**Task to carry out**
Restate every line of the material, word for word.

**Exercise inputs**

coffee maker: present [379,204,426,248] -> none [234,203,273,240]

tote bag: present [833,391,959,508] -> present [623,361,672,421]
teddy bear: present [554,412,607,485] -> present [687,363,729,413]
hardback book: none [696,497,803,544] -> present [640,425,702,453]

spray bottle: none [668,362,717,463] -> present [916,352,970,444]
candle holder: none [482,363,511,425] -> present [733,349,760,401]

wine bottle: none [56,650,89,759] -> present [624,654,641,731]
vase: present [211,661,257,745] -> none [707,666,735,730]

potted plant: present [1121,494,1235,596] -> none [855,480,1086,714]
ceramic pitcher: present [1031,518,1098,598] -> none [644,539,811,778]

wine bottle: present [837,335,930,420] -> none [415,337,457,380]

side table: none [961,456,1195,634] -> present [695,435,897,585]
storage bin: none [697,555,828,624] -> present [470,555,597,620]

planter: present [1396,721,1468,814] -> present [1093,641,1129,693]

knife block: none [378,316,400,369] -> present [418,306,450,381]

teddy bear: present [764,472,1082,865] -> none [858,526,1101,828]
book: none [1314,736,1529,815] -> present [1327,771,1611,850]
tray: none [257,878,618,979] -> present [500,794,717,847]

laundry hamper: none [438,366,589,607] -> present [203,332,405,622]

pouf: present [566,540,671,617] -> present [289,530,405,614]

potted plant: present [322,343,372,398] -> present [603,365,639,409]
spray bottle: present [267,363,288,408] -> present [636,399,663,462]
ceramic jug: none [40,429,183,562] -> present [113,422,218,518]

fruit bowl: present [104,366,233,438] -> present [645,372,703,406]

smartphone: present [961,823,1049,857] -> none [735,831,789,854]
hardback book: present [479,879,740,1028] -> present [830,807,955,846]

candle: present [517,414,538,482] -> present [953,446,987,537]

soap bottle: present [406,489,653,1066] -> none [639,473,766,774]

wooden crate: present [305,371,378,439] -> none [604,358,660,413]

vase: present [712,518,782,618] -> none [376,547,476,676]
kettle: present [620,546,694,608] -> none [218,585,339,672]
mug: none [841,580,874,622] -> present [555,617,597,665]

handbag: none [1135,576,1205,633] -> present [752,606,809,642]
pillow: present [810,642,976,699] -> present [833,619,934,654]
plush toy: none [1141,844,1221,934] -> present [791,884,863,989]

**Task result**
coffee maker: present [379,204,426,248] -> none [234,203,273,240]

tote bag: present [833,391,959,508] -> present [623,361,672,421]
teddy bear: present [554,412,607,485] -> present [687,363,729,413]
hardback book: none [696,497,803,544] -> present [640,425,702,453]

spray bottle: none [668,362,717,463] -> present [916,352,970,444]
candle holder: none [482,363,511,425] -> present [733,349,760,401]

wine bottle: none [56,650,89,759] -> present [624,654,641,731]
vase: present [211,661,257,745] -> none [707,666,735,730]

potted plant: present [1121,494,1235,596] -> none [855,480,1086,714]
ceramic pitcher: present [1031,518,1098,598] -> none [644,539,811,778]

wine bottle: present [837,335,930,420] -> none [415,337,457,380]

side table: none [961,456,1195,634] -> present [695,435,897,585]
storage bin: none [697,555,828,624] -> present [470,555,597,620]

planter: present [1396,721,1468,814] -> present [1093,641,1129,693]

knife block: none [378,316,400,369] -> present [418,306,450,381]

teddy bear: present [764,472,1082,865] -> none [858,526,1101,828]
book: none [1314,736,1529,815] -> present [1327,771,1611,850]
tray: none [257,878,618,979] -> present [500,794,717,847]

laundry hamper: none [438,366,589,607] -> present [203,332,405,622]

pouf: present [566,540,671,617] -> present [289,530,405,614]

potted plant: present [322,343,372,398] -> present [603,365,639,409]
spray bottle: present [267,363,288,408] -> present [636,399,663,462]
ceramic jug: none [40,429,183,562] -> present [113,422,218,518]

fruit bowl: present [104,366,233,438] -> present [645,372,703,406]

smartphone: present [961,823,1049,857] -> none [735,831,789,854]
hardback book: present [479,879,740,1028] -> present [830,807,955,846]

candle: present [517,414,538,482] -> present [953,446,987,537]

soap bottle: present [406,489,653,1066] -> none [639,473,766,774]

wooden crate: present [305,371,378,439] -> none [604,358,660,413]

vase: present [712,518,782,618] -> none [376,547,476,676]
kettle: present [620,546,694,608] -> none [218,585,339,672]
mug: none [841,580,874,622] -> present [555,617,597,665]

handbag: none [1135,576,1205,633] -> present [752,606,809,642]
pillow: present [810,642,976,699] -> present [833,619,934,654]
plush toy: none [1141,844,1221,934] -> present [791,884,863,989]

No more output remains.